SOURCE MATERIAL START
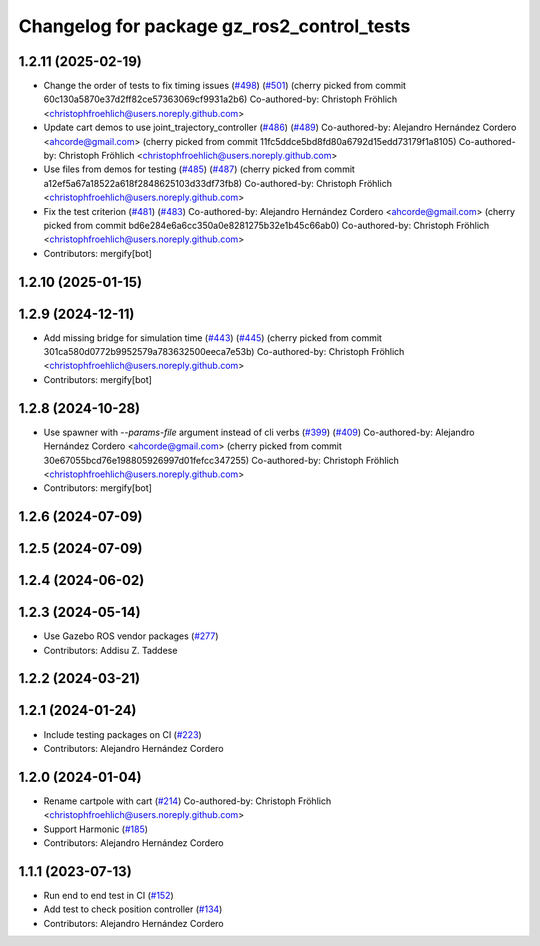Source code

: ^^^^^^^^^^^^^^^^^^^^^^^^^^^^^^^^^^^^^^^^^^^^^^^^
Changelog for package gz_ros2_control_tests
^^^^^^^^^^^^^^^^^^^^^^^^^^^^^^^^^^^^^^^^^^^^^^^^

1.2.11 (2025-02-19)
-------------------
* Change the order of tests to fix timing issues (`#498 <https://github.com/ros-controls/gz_ros2_control/issues/498>`_) (`#501 <https://github.com/ros-controls/gz_ros2_control/issues/501>`_)
  (cherry picked from commit 60c130a5870e37d2ff82ce57363069cf9931a2b6)
  Co-authored-by: Christoph Fröhlich <christophfroehlich@users.noreply.github.com>
* Update cart demos to use joint_trajectory_controller (`#486 <https://github.com/ros-controls/gz_ros2_control/issues/486>`_) (`#489 <https://github.com/ros-controls/gz_ros2_control/issues/489>`_)
  Co-authored-by: Alejandro Hernández Cordero <ahcorde@gmail.com>
  (cherry picked from commit 11fc5ddce5bd8fd80a6792d15edd73179f1a8105)
  Co-authored-by: Christoph Fröhlich <christophfroehlich@users.noreply.github.com>
* Use files from demos for testing (`#485 <https://github.com/ros-controls/gz_ros2_control/issues/485>`_) (`#487 <https://github.com/ros-controls/gz_ros2_control/issues/487>`_)
  (cherry picked from commit a12ef5a67a18522a618f2848625103d33df73fb8)
  Co-authored-by: Christoph Fröhlich <christophfroehlich@users.noreply.github.com>
* Fix the test criterion (`#481 <https://github.com/ros-controls/gz_ros2_control/issues/481>`_) (`#483 <https://github.com/ros-controls/gz_ros2_control/issues/483>`_)
  Co-authored-by: Alejandro Hernández Cordero <ahcorde@gmail.com>
  (cherry picked from commit bd6e284e6a6cc350a0e8281275b32e1b45c66ab0)
  Co-authored-by: Christoph Fröhlich <christophfroehlich@users.noreply.github.com>
* Contributors: mergify[bot]

1.2.10 (2025-01-15)
-------------------

1.2.9 (2024-12-11)
------------------
* Add missing bridge for simulation time (`#443 <https://github.com/ros-controls/gz_ros2_control/issues/443>`_) (`#445 <https://github.com/ros-controls/gz_ros2_control/issues/445>`_)
  (cherry picked from commit 301ca580d0772b9952579a783632500eeca7e53b)
  Co-authored-by: Christoph Fröhlich <christophfroehlich@users.noreply.github.com>
* Contributors: mergify[bot]

1.2.8 (2024-10-28)
------------------
* Use spawner with `--params-file` argument instead of cli verbs (`#399 <https://github.com/ros-controls/gz_ros2_control//issues/399>`_) (`#409 <https://github.com/ros-controls/gz_ros2_control//issues/409>`_)
  Co-authored-by: Alejandro Hernández Cordero <ahcorde@gmail.com>
  (cherry picked from commit 30e67055bcd76e198805926997d01fefcc347255)
  Co-authored-by: Christoph Fröhlich <christophfroehlich@users.noreply.github.com>
* Contributors: mergify[bot]

1.2.6 (2024-07-09)
------------------

1.2.5 (2024-07-09)
------------------

1.2.4 (2024-06-02)
------------------

1.2.3 (2024-05-14)
------------------
* Use Gazebo ROS vendor packages (`#277 <https://github.com/ros-controls/gz_ros2_control/issues/277>`_)
* Contributors: Addisu Z. Taddese

1.2.2 (2024-03-21)
------------------

1.2.1 (2024-01-24)
------------------
* Include testing packages on CI (`#223 <https://github.com/ros-controls/gz_ros2_control/issues/223>`_)
* Contributors: Alejandro Hernández Cordero

1.2.0 (2024-01-04)
------------------
* Rename cartpole with cart (`#214 <https://github.com/ros-controls/gz_ros2_control/issues/214>`_)
  Co-authored-by: Christoph Fröhlich <christophfroehlich@users.noreply.github.com>
* Support Harmonic (`#185 <https://github.com/ros-controls/gz_ros2_control/issues/185>`_)
* Contributors: Alejandro Hernández Cordero

1.1.1 (2023-07-13)
------------------
* Run end to end test in CI (`#152 <https://github.com/ros-controls/gz_ros2_control//issues/152>`_)
* Add test to check position controller (`#134 <https://github.com/ros-controls/gz_ros2_control//issues/134>`_)
* Contributors: Alejandro Hernández Cordero
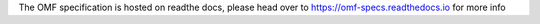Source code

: The OMF specification is hosted on readthe docs, please head over to https://omf-specs.readthedocs.io for more info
SOURCE MATERIAL END
DIRECTIVE — Within the records above, determine the number of lines that hold the word "demos" and return only that value.

ANSWER BELOW — 2